Первыми в последнем списке значились Энтони Пэтч и Ричард Кэрэмел.
Мать Мори жила в Филадельфии у его женатого брата, и на выходные он обычно отправлялся туда, так что бредя однажды субботним вечером в крайне унылом настроении по стылым улицам, Энтони заглянул в Молтон Армз и был очень рад обнаружить, что мистер Нобл дома.

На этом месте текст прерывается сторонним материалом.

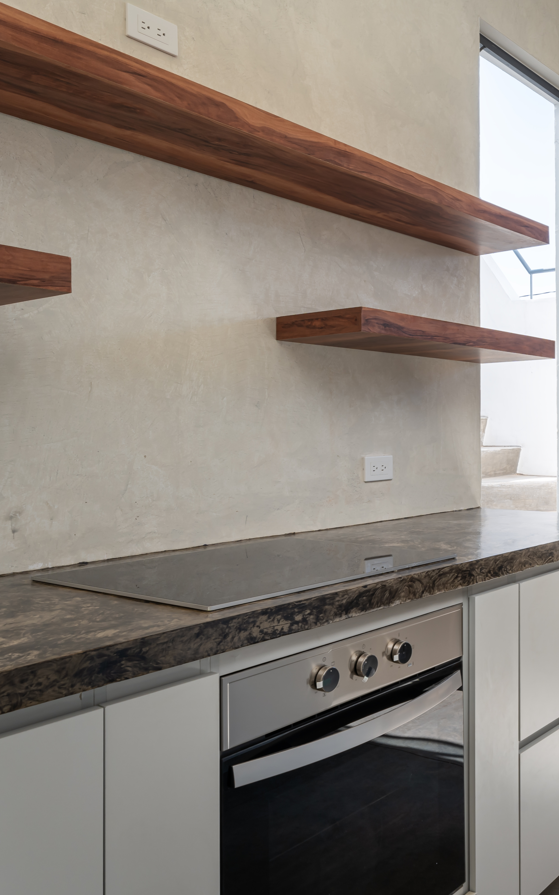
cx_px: 547
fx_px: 756
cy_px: 450
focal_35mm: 31
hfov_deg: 36.8
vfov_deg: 61.2
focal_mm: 20
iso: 250
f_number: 10
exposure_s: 1/20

Его настроение поднималось, обгоняя быстро движущийся лифт. Было так хорошо, так чертовски прекрасно, что уже вот-вот он будет разговаривать с Мори, который будет равно счастлив видеть его. Они будут смотреть друг на друга, едва скрывая глубокую приязнь во взгляде, маскируя ее ласковой насмешкой. Летом можно бы куда-нибудь пойти вместе и, расстегнув воротнички, неспешно посасывая из высоких стаканов «Том Коллинз» , расслабленно наблюдать неназойливо-ленивое представление в каком-нибудь истомленном августовской жарой кабаре. Но сейчас на улице был холод, из-за углов высоких зданий несло резким ветром, и где-то совсем рядом маячил декабрь; тем более приятно провести вечер в уютном свете лампы за парой стаканчиков «Бушмилла» или за рюмкой «Гранд маринера», который приготовит Мори, среди покойно мерцающих корешков книг, словно орнаментом крывших стены комнаты, вместе с излучающим божественную незыблемость Мори, похожим на огромного кота, свернувшегося в любимом кресле.